As a brilliant scientist, Planck was also deeply devout. According to Planck, science was the systematic study of God's creation, and religious faith was the endpoint of all true science. As Plank explains:

Our drive toward unity obliges us to identify the world order of science with the God of religion. There is, however, this difference: for the religious man, God stands at the beginning; for the scientist, at the end, of all thinking. We must believe to act ethically, and we must act; society could not survive if its members went about without proven moral precepts or waited until acquiring wisdom to decide how to behave. Therefore each individual must strive to develop both sides of his nature, the religious and the scientific, which complete and complement one another: It is the steady, ongoing, never-slackening fight against skepticism and dogmatism, against unbelief and superstition, which religion and science wage together! The directing watchword in this struggle runs from the remotest past to the distant future: “On to God!"9

  1. Helge Kragh, Quantum Generations: A History of Physics in the Twentieth Century, (Princeton University Press, 1999), 3.

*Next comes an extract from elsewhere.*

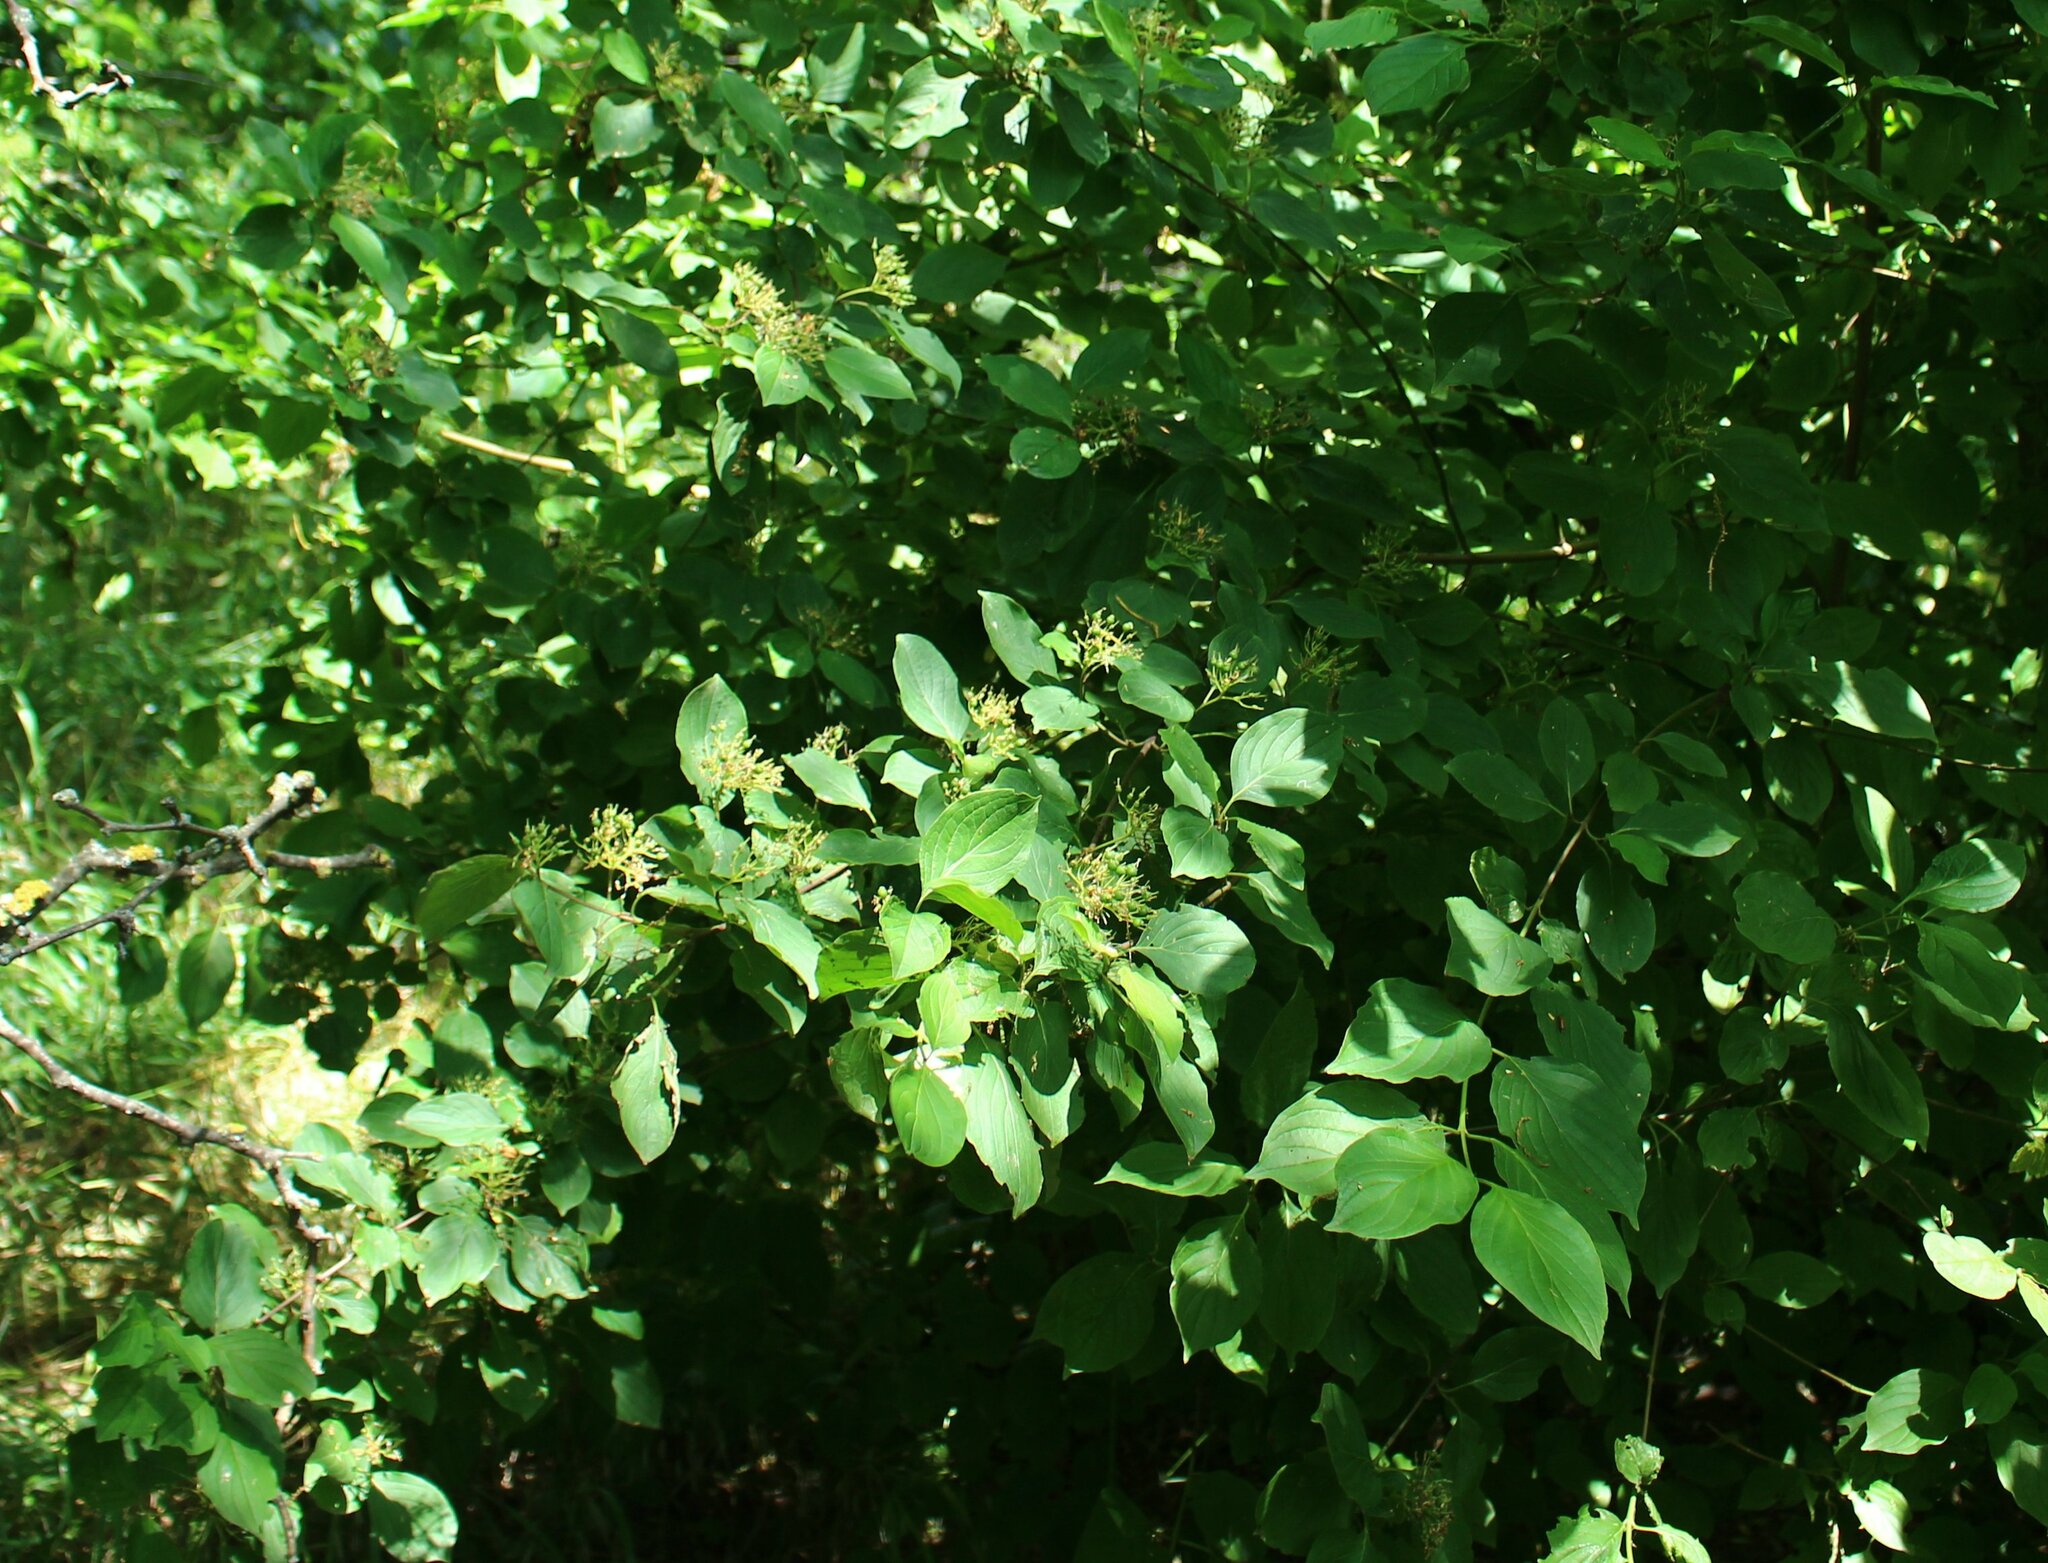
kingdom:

  2. John Heilbron, The Dilemmas of an Upright Man: Max Planck and the Fortunes of German Science (Harvard University Press, 2000) 10.
  3. John D. Barrow, The Constants of Nature: From Alpha to Omega--The Numbers That Encode the Deepest Secrets of the Universe, (Knopf Doubleday, 2009) 26.
  4. M. Planck, “Das Wesen der Materie” (The Nature of Matter), speech at Florence, Italy, 1944.
  5. Max Planck, Scientific Autobiography and Other Papers (Philosophical Library, 1949), 93.
  6. Heilbron, The Dilemmas of an Upright Man, 190.
  7. Gunnar T. Pihl, Germany: The last phase (New York: Knopf, 1944) 228-29.
  8. Heilbron, The Dilemmas of an Upright Man, 187.
  9. Max Planck, “Religion and natural science,” in Scientific Autobiography and Other Papers, 187.